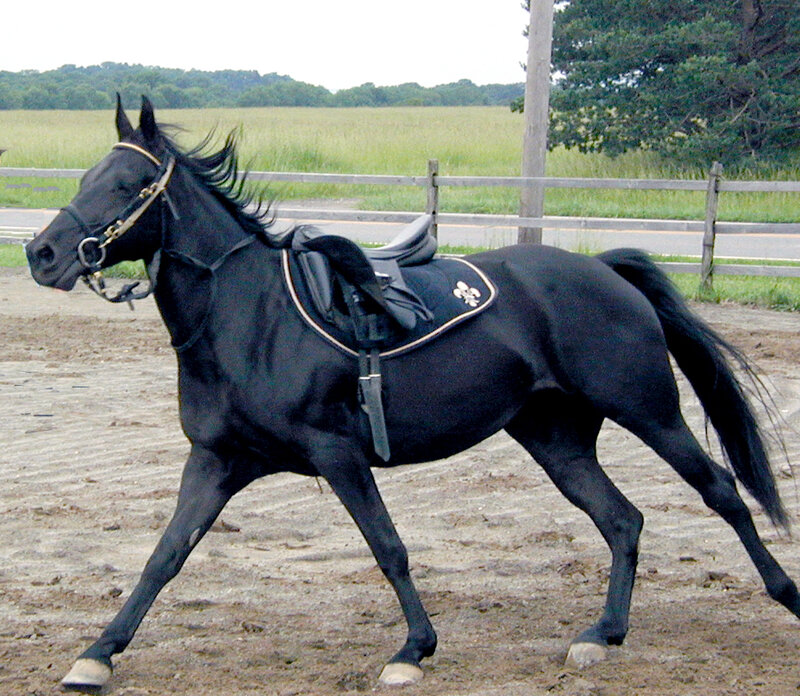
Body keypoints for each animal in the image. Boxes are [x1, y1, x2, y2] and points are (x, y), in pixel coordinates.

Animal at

...

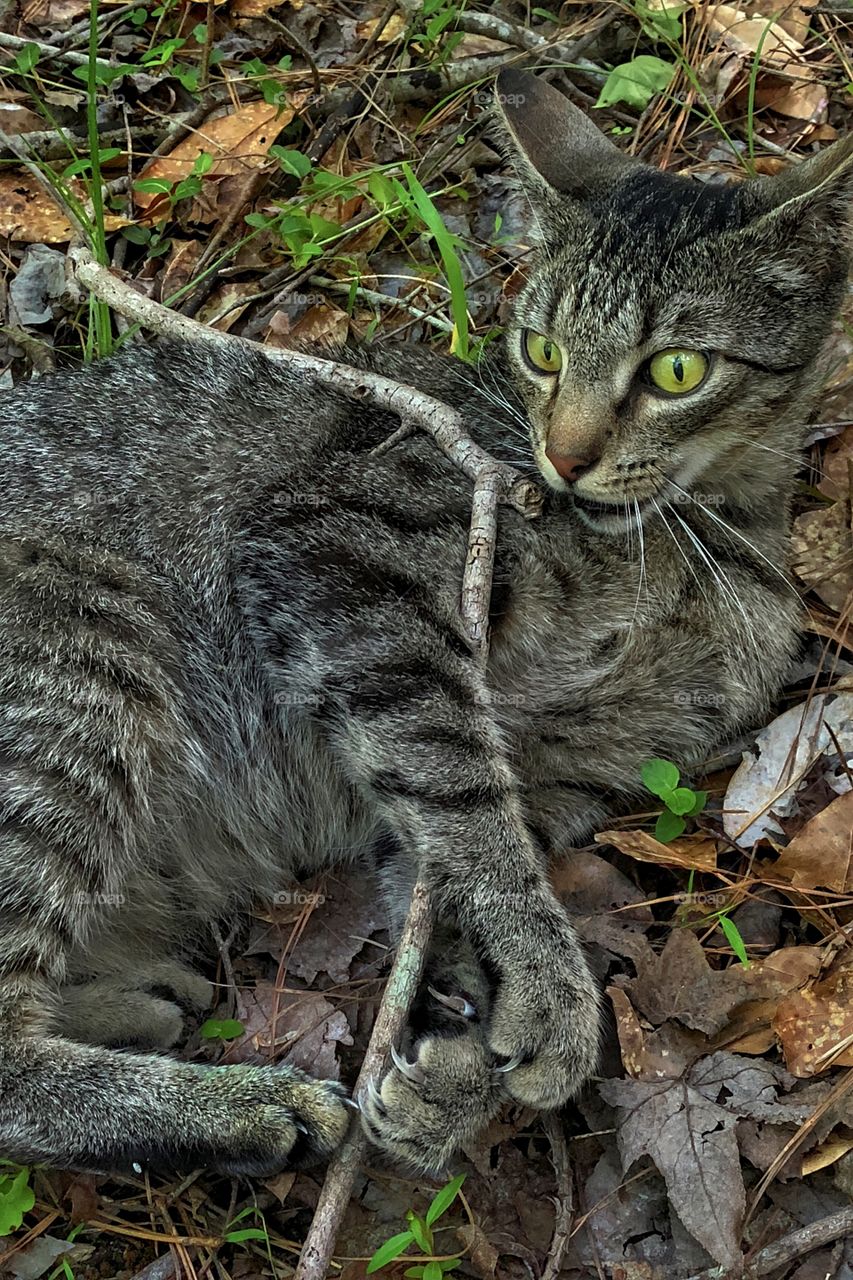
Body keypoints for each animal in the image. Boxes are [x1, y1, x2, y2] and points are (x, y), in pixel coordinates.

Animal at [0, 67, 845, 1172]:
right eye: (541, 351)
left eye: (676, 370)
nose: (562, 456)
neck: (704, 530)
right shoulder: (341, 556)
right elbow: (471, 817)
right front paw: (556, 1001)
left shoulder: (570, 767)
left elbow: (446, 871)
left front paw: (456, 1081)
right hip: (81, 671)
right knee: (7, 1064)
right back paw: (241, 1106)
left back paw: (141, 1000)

---

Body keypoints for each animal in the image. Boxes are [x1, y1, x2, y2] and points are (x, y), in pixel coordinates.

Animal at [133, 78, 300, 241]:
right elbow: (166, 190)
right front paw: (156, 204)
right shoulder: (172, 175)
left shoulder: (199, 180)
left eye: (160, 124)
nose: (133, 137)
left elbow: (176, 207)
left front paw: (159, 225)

- [WORK TASK]
Reproduce, character for character, only the lines of the preceding data that start at the line with "left elbow: (446, 871)" and end at the line with "left back paw: (141, 1000)", both included.

- [EXERCISE RESULT]
left elbow: (446, 871)
left front paw: (456, 1081)
right hip: (81, 671)
right knee: (7, 1064)
right back paw: (241, 1106)
left back paw: (141, 1000)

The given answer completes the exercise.